*** Begin section ***
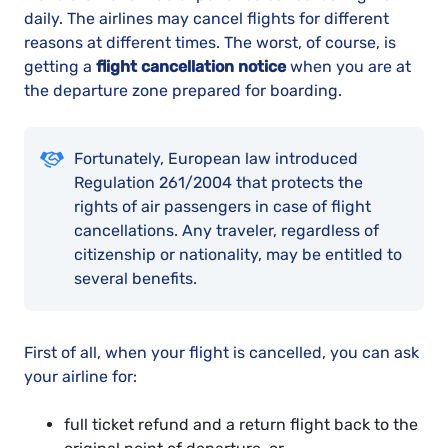
daily. The airlines may cancel flights for different
reasons at different times. The worst, of course, is
getting a
flight cancellation notice
when you are at
the departure zone prepared for boarding.
Fortunately, European law introduced
Regulation 261/2004 that protects the
rights of air passengers in case of flight
cancellations. Any traveler, regardless of
citizenship or nationality, may be entitled to
several benefits.
First of all, when your flight is cancelled, you can ask
your airline for:
full ticket refund and a return flight back to the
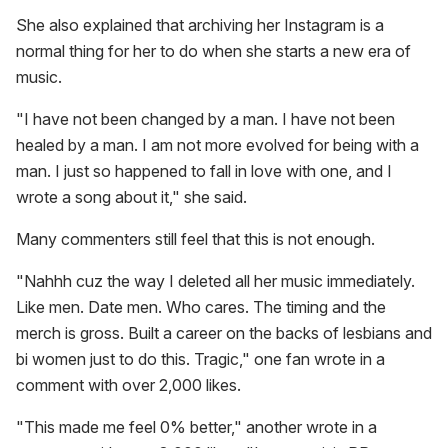
She also explained that archiving her Instagram is a
normal thing for her to do when she starts a new era of
music.
"I have not been changed by a man. I have not been
healed by a man. I am not more evolved for being with a
man. I just so happened to fall in love with one, and I
wrote a song about it," she said.
Many commenters still feel that this is not enough.
"Nahhh cuz the way I deleted all her music immediately.
Like men. Date men. Who cares. The timing and the
merch is gross. Built a career on the backs of lesbians and
bi women just to do this. Tragic," one fan wrote in a
comment with over 2,000 likes.
"This made me feel 0% better," another wrote in a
*** End section ***
* JOB ITEM
Where pictures appear in the records, leave them out; output everything else exactly.

* TASK RESULT
daily. The airlines may cancel flights for different
reasons at different times. The worst, of course, is
getting a
flight cancellation notice
when you are at
the departure zone prepared for boarding.
Fortunately, European law introduced
Regulation 261/2004 that protects the
rights of air passengers in case of flight
cancellations. Any traveler, regardless of
citizenship or nationality, may be entitled to
several benefits.
First of all, when your flight is cancelled, you can ask
your airline for:
full ticket refund and a return flight back to the
She also explained that archiving her Instagram is a
normal thing for her to do when she starts a new era of
music.
"I have not been changed by a man. I have not been
healed by a man. I am not more evolved for being with a
man. I just so happened to fall in love with one, and I
wrote a song about it," she said.
Many commenters still feel that this is not enough.
"Nahhh cuz the way I deleted all her music immediately.
Like men. Date men. Who cares. The timing and the
merch is gross. Built a career on the backs of lesbians and
bi women just to do this. Tragic," one fan wrote in a
comment with over 2,000 likes.
"This made me feel 0% better," another wrote in a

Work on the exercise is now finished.